* Page excerpt
------------------------------------------------

Combinatorial tumor suppressor inactivation efficiently initiates lung adenocarcinoma with therapeutic vulnerabilities

Lung cancer is the leading cause of cancer death worldwide, with lung adenocarcinoma being the most common subtype. Many oncogenes and tumor suppressor genes are altered in this cancer type and the discovery of oncogene mutations has led to the development of targeted therapies and better clinical outcomes. However, a large fraction of lung adenocarcinomas lacks mutations in known oncogenes, and the genesis and treatment of these oncogene-negative tumors remain enigmatic. Here, we perform iterative in vivo functional screens with quantitative autochthonous mouse model systems to uncover the genetic and biochemical changes that enable efficient lung tumor initiation in the absence of oncogene alterations. Through the generation of hundreds of diverse combinations of tumor suppressor alterations, we demonstrate that inactivation of suppressors of the RAS and PI3K pathways drive the development of oncogene- negative lung adenocarcinoma. Pathway-level human genomic data analysis and histology identified RAS/MAPK and PI3K pathway activation as a common event in oncogene-negative human lung adenocarcinomas. We demonstrate that oncogene-negative tumors and cell lines with activated RAS/MAPK and PI3K pathways are vulnerable to pharmacological inhibition of these signaling axes. Collectively, these results transform our understanding of this prevalent yet understudied subtype of lung adenocarcinoma. STATEMENT OF SIGNIFICANCEMany lung adenocarcinomas do not have mutations in known proto-oncogenes, and as a result, targeted therapies are unavailable for treating these patients. Here, we uncover driver pathways in a subset of these oncogene-negative lung adenocarcinomas and demonstrate the therapeutic value of inhibiting these pathways.

------------------------------------------------

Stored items
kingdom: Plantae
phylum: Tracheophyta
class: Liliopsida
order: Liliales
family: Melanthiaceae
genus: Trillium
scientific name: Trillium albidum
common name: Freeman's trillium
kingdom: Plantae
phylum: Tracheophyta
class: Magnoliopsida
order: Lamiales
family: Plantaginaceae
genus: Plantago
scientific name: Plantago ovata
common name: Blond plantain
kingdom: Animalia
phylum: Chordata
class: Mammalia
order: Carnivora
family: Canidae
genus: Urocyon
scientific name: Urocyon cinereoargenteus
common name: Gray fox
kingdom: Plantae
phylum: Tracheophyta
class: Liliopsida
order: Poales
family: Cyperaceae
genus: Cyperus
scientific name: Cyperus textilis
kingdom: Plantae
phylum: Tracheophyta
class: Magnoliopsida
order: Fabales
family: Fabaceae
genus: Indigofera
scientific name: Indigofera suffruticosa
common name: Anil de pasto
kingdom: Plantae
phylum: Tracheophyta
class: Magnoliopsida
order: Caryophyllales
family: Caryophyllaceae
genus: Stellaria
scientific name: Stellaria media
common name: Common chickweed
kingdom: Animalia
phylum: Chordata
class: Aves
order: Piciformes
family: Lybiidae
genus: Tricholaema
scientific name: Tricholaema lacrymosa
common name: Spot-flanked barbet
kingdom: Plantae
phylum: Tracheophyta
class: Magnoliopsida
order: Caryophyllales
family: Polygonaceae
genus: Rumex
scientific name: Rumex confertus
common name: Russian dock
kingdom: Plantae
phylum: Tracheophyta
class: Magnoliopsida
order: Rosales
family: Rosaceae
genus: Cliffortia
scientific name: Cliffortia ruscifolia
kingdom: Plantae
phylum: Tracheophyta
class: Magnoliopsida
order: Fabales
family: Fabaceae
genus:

------------------------------------------------

* About this exercise
List every signaling pathway named in the lung adenocarcinoma text, giving each name as the text spells it. Work only from the text about lung adenocarcinoma and leave the data aside.

* Answer box
RAS
PI3K
RAS/MAPK